Petitioner also claims that he is actually innocent of the 1998 convictions and sentences. A "credible showing of actual innocence" may serve as a gateway for consideration of constitutional claims otherwise time-barred under the one-year limitation period. McQuiggin v. Perkins, ___ U.S. ___, 133 S.Ct. 1924, 1932-35 (2013). A petitioner claiming that he is actually innocent must show factual innocence rather than legal innocence, vis-a-vis "new, reliable evidence - whether it be exculpatory scientific evidence, trustworthy eyewitness accounts, or critical physical evidence" which demonstrates that "it is more likely than not that no reasonable juror would have convicted him" of the underlying offenses in light of the new evidence. Id. at 1934 n.1; Schlup v. Delo, 513 U.S. 298, 324 (1995); San Martin v. McNeil, 633 F.3d 1257, 1268 (11th Cir. 2011).

Here, Petitioner does not present any new, reliable evidence to support an actual innocence claim. Instead, he merely makes legal arguments based on the racial composition of the jury and his counsel's failure to raise that issue at trial. This alleged evidence is neither new or reliable; nor does it constitute factual innocence under Schlup. See, e.g., Clark v. Lewis, 1 F.3d 814, 825 (9th Cir. 1993) ("[T]he jury pool composition does not bear on [the defendant's] actual innocence of the underlying crimes[.]..."). Thus, Petitioner has not established that he is actually innocent of the 1998 convictions and, accordingly, the instant petition is time-barred.[7]

III. Conclusion

IT IS THEREFORE RECOMMENDED that Respondent's motion to dismiss the petition as untimely [Doc. 7] be GRANTED, that Petitioner's motion to grant the petition as timely [Doc. 9] be DENIED, and that the instant petition [Doc. 1] be DISMISSED as untimely.

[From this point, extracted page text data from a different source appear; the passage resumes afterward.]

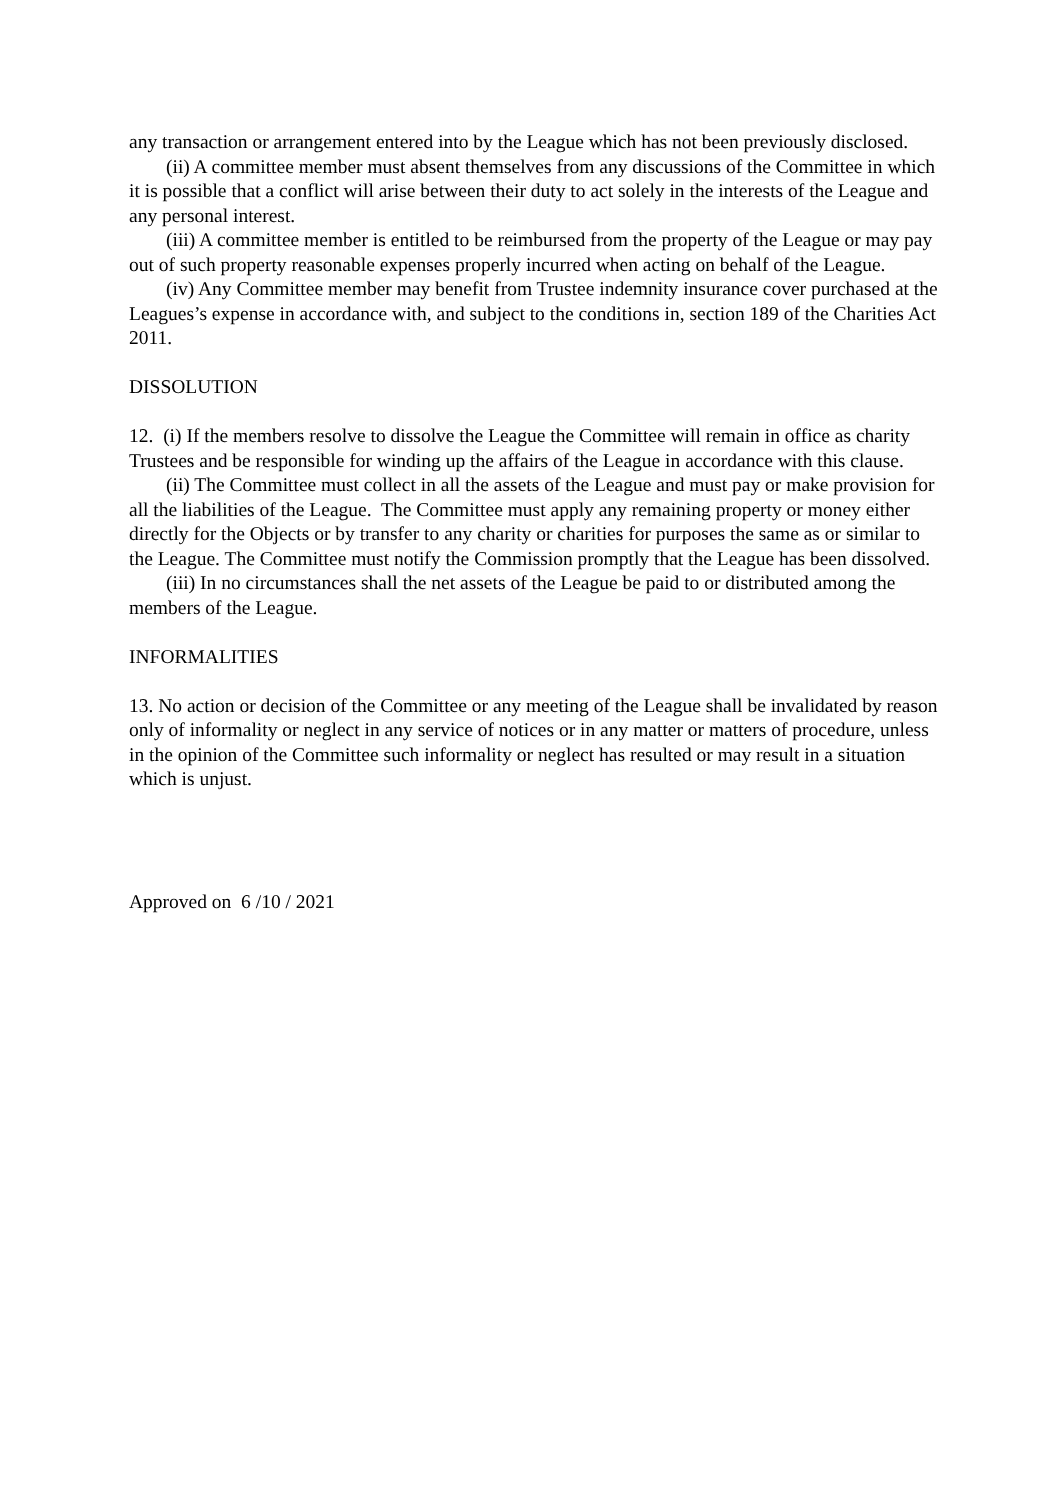any transaction or arrangement entered into by the League which has not been previously disclosed.
(ii) A committee member must absent themselves from any discussions of the Committee in which it is possible that a conflict will arise between their duty to act solely in the interests of the League and any personal interest.
(iii) A committee member is entitled to be reimbursed from the property of the League or may pay out of such property reasonable expenses properly incurred when acting on behalf of the League.
(iv) Any Committee member may benefit from Trustee indemnity insurance cover purchased at the Leagues’s expense in accordance with, and subject to the conditions in, section 189 of the Charities Act 2011.
DISSOLUTION
12. (i) If the members resolve to dissolve the League the Committee will remain in office as charity Trustees and be responsible for winding up the affairs of the League in accordance with this clause.
(ii) The Committee must collect in all the assets of the League and must pay or make provision for all the liabilities of the League. The Committee must apply any remaining property or money either directly for the Objects or by transfer to any charity or charities for purposes the same as or similar to the League. The Committee must notify the Commission promptly that the League has been dissolved.
(iii) In no circumstances shall the net assets of the League be paid to or distributed among the members of the League.
INFORMALITIES
13. No action or decision of the Committee or any meeting of the League shall be invalidated by reason only of informality or neglect in any service of notices or in any matter or matters of procedure, unless in the opinion of the Committee such informality or neglect has resulted or may result in a situation which is unjust.
Approved on 6 /10 / 2021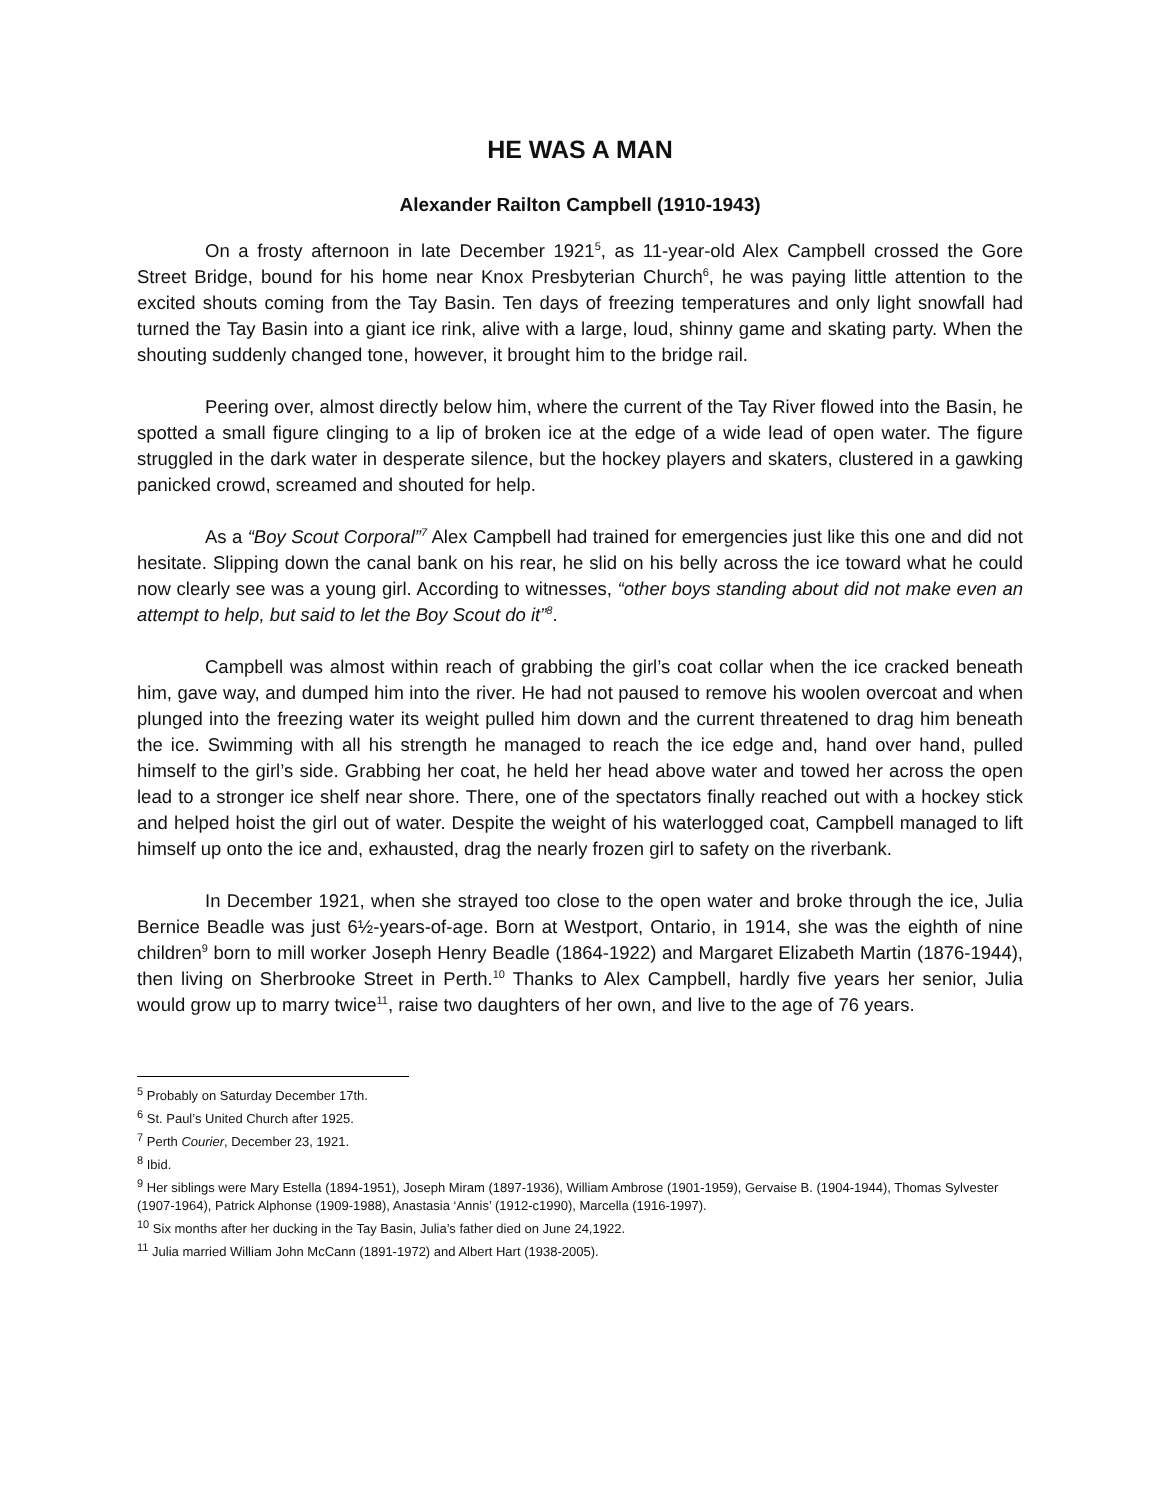HE WAS A MAN
Alexander Railton Campbell (1910-1943)
On a frosty afternoon in late December 1921<sup>5</sup>, as 11-year-old Alex Campbell crossed the Gore Street Bridge, bound for his home near Knox Presbyterian Church<sup>6</sup>, he was paying little attention to the excited shouts coming from the Tay Basin. Ten days of freezing temperatures and only light snowfall had turned the Tay Basin into a giant ice rink, alive with a large, loud, shinny game and skating party. When the shouting suddenly changed tone, however, it brought him to the bridge rail.
Peering over, almost directly below him, where the current of the Tay River flowed into the Basin, he spotted a small figure clinging to a lip of broken ice at the edge of a wide lead of open water. The figure struggled in the dark water in desperate silence, but the hockey players and skaters, clustered in a gawking panicked crowd, screamed and shouted for help.
As a “Boy Scout Corporal”<sup>7</sup> Alex Campbell had trained for emergencies just like this one and did not hesitate. Slipping down the canal bank on his rear, he slid on his belly across the ice toward what he could now clearly see was a young girl. According to witnesses, “other boys standing about did not make even an attempt to help, but said to let the Boy Scout do it”<sup>8</sup>.
Campbell was almost within reach of grabbing the girl’s coat collar when the ice cracked beneath him, gave way, and dumped him into the river. He had not paused to remove his woolen overcoat and when plunged into the freezing water its weight pulled him down and the current threatened to drag him beneath the ice. Swimming with all his strength he managed to reach the ice edge and, hand over hand, pulled himself to the girl’s side. Grabbing her coat, he held her head above water and towed her across the open lead to a stronger ice shelf near shore. There, one of the spectators finally reached out with a hockey stick and helped hoist the girl out of water. Despite the weight of his waterlogged coat, Campbell managed to lift himself up onto the ice and, exhausted, drag the nearly frozen girl to safety on the riverbank.
In December 1921, when she strayed too close to the open water and broke through the ice, Julia Bernice Beadle was just 6½-years-of-age. Born at Westport, Ontario, in 1914, she was the eighth of nine children<sup>9</sup> born to mill worker Joseph Henry Beadle (1864-1922) and Margaret Elizabeth Martin (1876-1944), then living on Sherbrooke Street in Perth.<sup>10</sup> Thanks to Alex Campbell, hardly five years her senior, Julia would grow up to marry twice<sup>11</sup>, raise two daughters of her own, and live to the age of 76 years.
<sup>5</sup> Probably on Saturday December 17th.
<sup>6</sup> St. Paul’s United Church after 1925.
<sup>7</sup> Perth Courier, December 23, 1921.
<sup>8</sup> Ibid.
<sup>9</sup> Her siblings were Mary Estella (1894-1951), Joseph Miram (1897-1936), William Ambrose (1901-1959), Gervaise B. (1904-1944), Thomas Sylvester (1907-1964), Patrick Alphonse (1909-1988), Anastasia ‘Annis’ (1912-c1990), Marcella (1916-1997).
<sup>10</sup> Six months after her ducking in the Tay Basin, Julia’s father died on June 24,1922.
<sup>11</sup> Julia married William John McCann (1891-1972) and Albert Hart (1938-2005).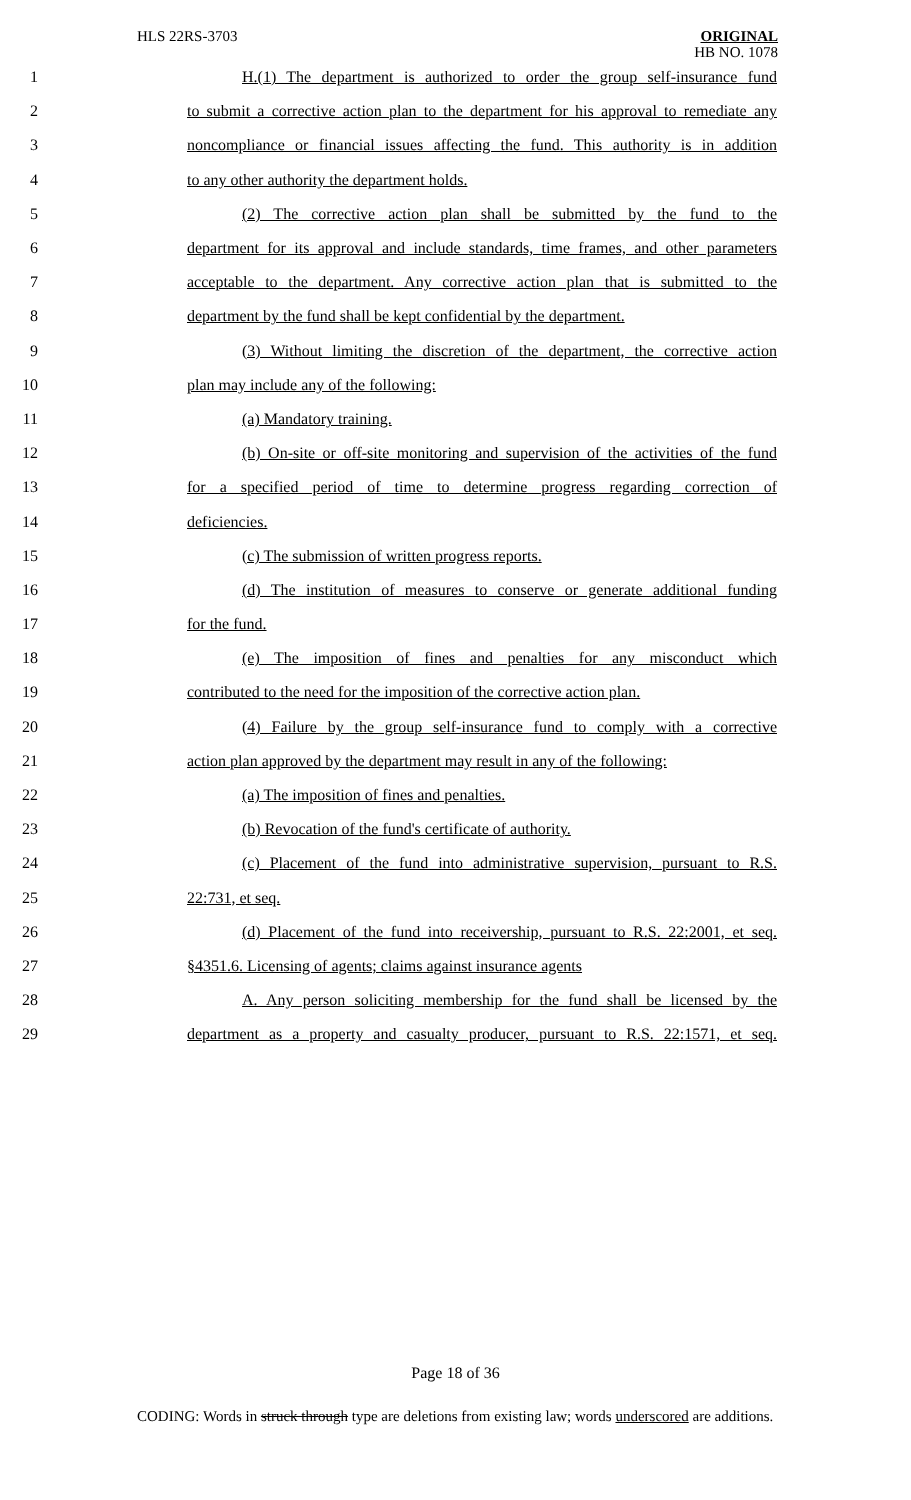HLS 22RS-3703
ORIGINAL
HB NO. 1078
1 H.(1) The department is authorized to order the group self-insurance fund
2 to submit a corrective action plan to the department for his approval to remediate any
3 noncompliance or financial issues affecting the fund. This authority is in addition
4 to any other authority the department holds.
5 (2) The corrective action plan shall be submitted by the fund to the
6 department for its approval and include standards, time frames, and other parameters
7 acceptable to the department. Any corrective action plan that is submitted to the
8 department by the fund shall be kept confidential by the department.
9 (3) Without limiting the discretion of the department, the corrective action
10 plan may include any of the following:
11 (a) Mandatory training.
12 (b) On-site or off-site monitoring and supervision of the activities of the fund
13 for a specified period of time to determine progress regarding correction of
14 deficiencies.
15 (c) The submission of written progress reports.
16 (d) The institution of measures to conserve or generate additional funding
17 for the fund.
18 (e) The imposition of fines and penalties for any misconduct which
19 contributed to the need for the imposition of the corrective action plan.
20 (4) Failure by the group self-insurance fund to comply with a corrective
21 action plan approved by the department may result in any of the following:
22 (a) The imposition of fines and penalties.
23 (b) Revocation of the fund's certificate of authority.
24 (c) Placement of the fund into administrative supervision, pursuant to R.S.
25 22:731, et seq.
26 (d) Placement of the fund into receivership, pursuant to R.S. 22:2001, et seq.
27 §4351.6. Licensing of agents; claims against insurance agents
28 A. Any person soliciting membership for the fund shall be licensed by the
29 department as a property and casualty producer, pursuant to R.S. 22:1571, et seq.
Page 18 of 36
CODING: Words in struck through type are deletions from existing law; words underscored are additions.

IV. Certificate of Appealability ("COA")

According to Rule 11 of the Rules Governing Section 2254 Proceedings for the United States District Courts, a district court "must issue or deny a certificate of appealability when it enters a final order adverse to the applicant." Under 28 U.S.C. § 2253(c)(2), a COA may issue "only if the applicant has made a substantial showing of the denial of a constitutional right." A prisoner satisfies this standard by demonstrating that reasonable jurists would find the district court's assessment of the constitutional claims debatable or wrong and that any dispositive procedural ruling by the district court is debatable. Miller-El v. Cockrell, 537 U.S. 322, 366 (2003); Slack v. McDaniel, 529 U.S. 473, 484 (2000).

Petitioner has failed to make a substantial showing that reasonable jurists would find "debatable or wrong" the undersigned's determination that the petition is untimely.

Accordingly, IT IS FURTHER RECOMMENDED that a COA be DENIED.

The Clerk is DIRECTED to terminate the reference to the undersigned Magistrate Judge.